11 thoughts on “Do I Look Like a Bible Scholar?

  1. This is great, thanks so much for answering. You know those “dream dinner table” questions where you’re supposed to list X amount of people, living or dead that you’d love to have dinner with? I’d love to see you and my pastor and Jesus at dinner, haha.

    You and my pastor because you both get outside what the Bible says and imagine what people must have been saying/thinking that’s not actually in the Bible. And then I’d have Jesus there so he could tell us what people were actually saying/thinking.

    It’s interesting that you chose Sarah, because I just read that part of the Bible about a month ago and I remember thinking that Sarah must have been an interesting person to know.

    For me, I’m thinking Proverbs 31 is the most feminist part of the Bible, but that’s a thought probably best fleshed out at my own place, if I ever get around to it, anyway.

    I also agree that Jesus was the most liberal part of the Bible- he talks SO much about helping the poor. There’s also a bit of Leviticus (I think, I’ve been doing so much reading lately that it all runs together, it might be Numbers) where they talk about how you should embrace foreigners into the fold. Yet another thing Christian conservatives seem to completely dismiss. Funny how they pick and choose parts of the Bible to suit their own desires, yet when we say, “Maybe this whole ‘gay’ thing has been mistranslated” they freak out.

  2. I should post this seperately at my blog, but I’ll go ahead and chime in here anyway…

    Ivy is right, too often Scripture is “translated” to suit a preconceived idea we are comfortable with. To me, the Bible is yet another demonstration of the Peter Principle. (No pun intended). The men that wrote it eventually rose to their level of incompetence, that is, they may have been the best and brightest of their time, (or not) but their flaws (or limitations, if you prefer) evidence themselves over time.

    I rather like the idea that even God is flawed, and is evolving right along with us, perhaps even through us. The Son was definitely way more hip than his Pappy, to be sure.

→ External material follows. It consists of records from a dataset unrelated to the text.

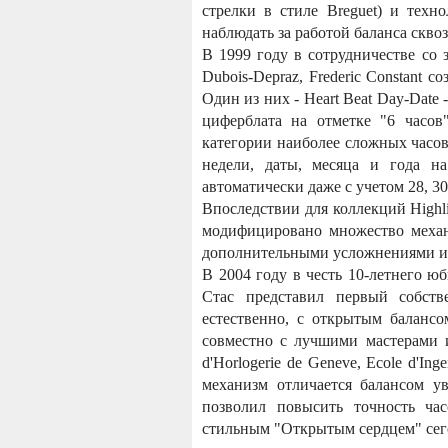
стрелки в стиле Breguet) и техно
наблюдать за работой баланса скво
В 1999 году в сотрудничестве со
Dubois-Depraz, Frederic Constant 
Один из них - Heart Beat Day-Date
циферблата на отметке "6 часов"
категории наиболее сложных часов
недели, даты, месяца и года на
автоматически даже с учетом 28, 30
Впоследствии для коллекций Highlif
модифицировано множество механ
дополнительными усложнениями и 
В 2004 году в честь 10-летнего ю
Стас представил первый собств
естественно, с открытым балансом
совместно с лучшими мастерами 
d'Horlogerie de Geneve, Ecole d'Ing
механизм отличается балансом у
позволил повысить точность ча
стильным "Открытым сердцем" сего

  3. Woo hoo! That means we get the whole house to ourselves while you sulk on the roof. You’ve got to love Proverbs.

    And as for Leviticus, I think Ivy and I could engage in full on nekkid sex and still be in line with what’s acceptable in Leviticus. Though, I’m pretty sure I’d be getting a stoning for other things.

    Mack, I’ll turn you into a polytheist yet.

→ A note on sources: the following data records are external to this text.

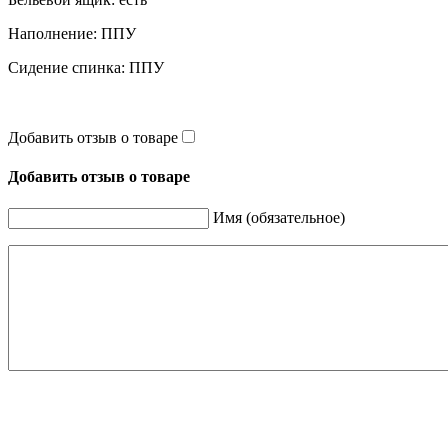
Наполнение: ППУ
Сидение спинка: ППУ
Добавить отзыв о товаре
Добавить отзыв о товаре
Имя (обязательное)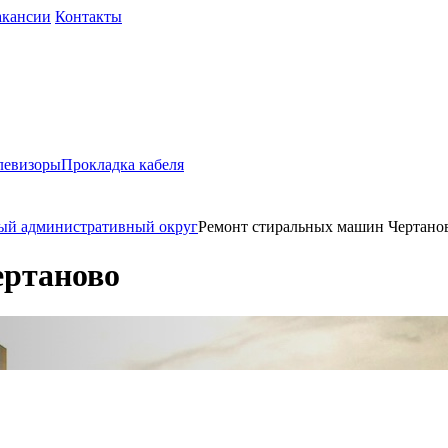
акансии
Контакты
левизоры
Прокладка кабеля
й административный округ
Ремонт стиральных машин Чертано
ертаново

  4. This is the best sunday school I’ve ever attended! if church was like this I might consider going back lol Great post! I’ve always felt that Sarah was kinda the ultimate feminist too.I mean, it did take some gusto to stand up to the big guy that way. I was delighted to hear your take on her.
    and let me just say, in regards to:
    “let’s not forget that this is the dude who…was offing people with more frequency and creativity than even Quentin Tarantino” ~ Brilliant!